The growing interest on DW’s information by knowledge workers has motivated a fast enlargement of the business enclosed areas. Also the adoption of Data Warehousing (DWing) by most of Fortune 400’s enterprises has helped to make the huge size of today’s DW (hundreds of GB or even tenths of TB). A query addressed to such a database has necessarily a long run-time, but they must be desirably short, given the on-line appanage characteristic of OLAP systems.
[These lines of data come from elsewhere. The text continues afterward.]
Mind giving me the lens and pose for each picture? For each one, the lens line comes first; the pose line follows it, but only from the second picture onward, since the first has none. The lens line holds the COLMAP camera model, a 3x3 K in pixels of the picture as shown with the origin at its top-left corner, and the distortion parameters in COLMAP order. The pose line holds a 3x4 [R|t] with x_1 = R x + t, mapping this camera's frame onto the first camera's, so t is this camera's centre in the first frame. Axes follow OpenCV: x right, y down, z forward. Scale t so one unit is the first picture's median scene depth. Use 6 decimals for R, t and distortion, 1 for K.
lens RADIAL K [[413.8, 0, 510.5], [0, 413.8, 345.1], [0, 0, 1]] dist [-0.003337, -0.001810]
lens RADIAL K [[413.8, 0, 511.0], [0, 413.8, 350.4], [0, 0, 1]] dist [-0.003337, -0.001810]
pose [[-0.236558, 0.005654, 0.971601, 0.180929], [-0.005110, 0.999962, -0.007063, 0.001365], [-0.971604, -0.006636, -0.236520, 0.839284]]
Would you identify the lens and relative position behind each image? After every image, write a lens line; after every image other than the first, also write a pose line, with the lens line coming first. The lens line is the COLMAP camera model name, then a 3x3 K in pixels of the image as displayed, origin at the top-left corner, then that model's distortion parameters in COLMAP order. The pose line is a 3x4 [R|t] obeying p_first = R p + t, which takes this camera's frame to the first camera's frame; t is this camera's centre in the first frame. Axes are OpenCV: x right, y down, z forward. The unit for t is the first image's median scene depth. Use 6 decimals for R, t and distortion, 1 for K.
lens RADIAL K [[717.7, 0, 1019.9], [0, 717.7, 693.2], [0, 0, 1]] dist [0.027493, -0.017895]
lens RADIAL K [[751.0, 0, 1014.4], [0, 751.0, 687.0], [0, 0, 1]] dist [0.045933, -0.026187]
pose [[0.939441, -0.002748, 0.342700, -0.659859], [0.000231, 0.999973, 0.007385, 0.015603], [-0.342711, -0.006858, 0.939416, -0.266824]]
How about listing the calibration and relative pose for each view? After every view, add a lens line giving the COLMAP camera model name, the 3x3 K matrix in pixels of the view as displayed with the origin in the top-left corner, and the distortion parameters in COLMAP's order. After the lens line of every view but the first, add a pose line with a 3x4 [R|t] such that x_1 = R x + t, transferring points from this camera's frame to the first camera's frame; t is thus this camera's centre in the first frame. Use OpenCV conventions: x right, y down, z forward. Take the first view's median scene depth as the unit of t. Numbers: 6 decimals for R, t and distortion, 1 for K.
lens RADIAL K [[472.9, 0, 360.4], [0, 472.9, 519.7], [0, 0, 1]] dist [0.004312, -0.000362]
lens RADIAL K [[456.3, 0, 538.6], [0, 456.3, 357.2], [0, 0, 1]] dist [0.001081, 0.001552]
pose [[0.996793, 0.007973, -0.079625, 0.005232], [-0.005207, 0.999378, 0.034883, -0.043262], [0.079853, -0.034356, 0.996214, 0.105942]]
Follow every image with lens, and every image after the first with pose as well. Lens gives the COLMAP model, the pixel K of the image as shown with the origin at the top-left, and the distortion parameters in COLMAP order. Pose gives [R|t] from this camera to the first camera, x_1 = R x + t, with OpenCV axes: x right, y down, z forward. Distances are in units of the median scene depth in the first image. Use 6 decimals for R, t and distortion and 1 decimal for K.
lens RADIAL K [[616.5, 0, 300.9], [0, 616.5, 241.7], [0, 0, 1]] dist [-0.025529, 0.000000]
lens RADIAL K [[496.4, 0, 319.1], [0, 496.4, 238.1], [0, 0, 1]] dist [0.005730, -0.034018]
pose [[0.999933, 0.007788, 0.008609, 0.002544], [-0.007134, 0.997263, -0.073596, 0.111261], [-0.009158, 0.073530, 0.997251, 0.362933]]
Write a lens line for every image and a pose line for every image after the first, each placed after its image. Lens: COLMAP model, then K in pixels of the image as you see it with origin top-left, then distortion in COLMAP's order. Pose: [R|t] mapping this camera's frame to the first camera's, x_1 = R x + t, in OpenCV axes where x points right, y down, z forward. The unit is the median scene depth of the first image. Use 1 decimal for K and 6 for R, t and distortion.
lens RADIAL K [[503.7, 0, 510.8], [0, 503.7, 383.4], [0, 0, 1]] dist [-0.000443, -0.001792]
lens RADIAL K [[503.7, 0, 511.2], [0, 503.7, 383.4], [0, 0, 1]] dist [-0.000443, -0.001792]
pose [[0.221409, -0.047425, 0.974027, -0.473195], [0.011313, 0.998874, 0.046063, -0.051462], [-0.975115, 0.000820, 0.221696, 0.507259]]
This emphasis on speed is dictated by two orders of reasons: 1) OLAP users’ need to take business decisions in a few minutes, in order to accompany the fast change of markets, operated in short time intervals; 2) the strong dependence of the productivity of CEO’s, managers and all knowledge workers and decision makers of enterprises in general, on the quickness of the answers to their business questions.
However, this constant need for speed seems to be blocked by the huge amount of DW data: a query like “show me the sales by product family and month of this year related to last year” may force a scanning and aggregation of a significant portion of the fact table in the DW. This is something that could last for hours or days, even disposing, hypothetically, of powerful hardware and suitable indexes.
The adoption of a DWing “eagger” (Widom, 1995) approach allowed to solve this problem through the generation and timely updating of the so called materialized views, summary tables or subcubes (mainly used from now on). In essence, they are Group By previously calculated and stored by any kind of dimensions/hierarchies’ combinations. These subcubes need space and especially time, enlarging the size of the DW even more, perhaps one hundred times bigger, since the number of subcubes may be very large, causing the well-known “data explosion”. So, it is crucial to restrict the number of subcubes and select those that prove to be the most useful, due to their ratio utilization/occupied space. This is, in the essence, the views selection problem: selecting the right set of subcubes to materialize, in order to minimize query costs, characteristically NP-hard (Harinarayan, Rajaraman, and Ullman, 1996).
Two constraints may be applied to the optimization process: the space that is available to cube materializing and the time disposable to the refreshing process. But multidimensional data continues growing and the number of OLAP users too. These concomitant factors impose a great stress over OLAP underlying platform: a new powerful server was needed or simply empower the architecture with the aggregated power of several small (general purpose) servers, distributing multidimensional structures and OLAP queries through the available nodes. That’s what we called Multi-Node OLAP architecture, shown in Figure 1.
Figure 1. Multi-Node OLAP (M-OLAP) Architecture and corresponding framing (data sources, DW, ETLs processes, and administration and restructuring engine).
A number of OLAP Server Nodes (OSN) with predefined storage and processing power, connected through a network, using real characteristics of communication inter-node links, which may freely share data or issue aggregation queries to other nodes participating in a distributed scenario, constitutes the M-OLAP component, where inhabit the multidimensional structures. This system serves a distributed knowledge worker community, which puts a set of queries on their daily routine. This brings to OLAP the known advantages of data distribution and processing proficiently, like increased availability, communication costs reduction, simpler and cheaper hardware and loading and processing distribution.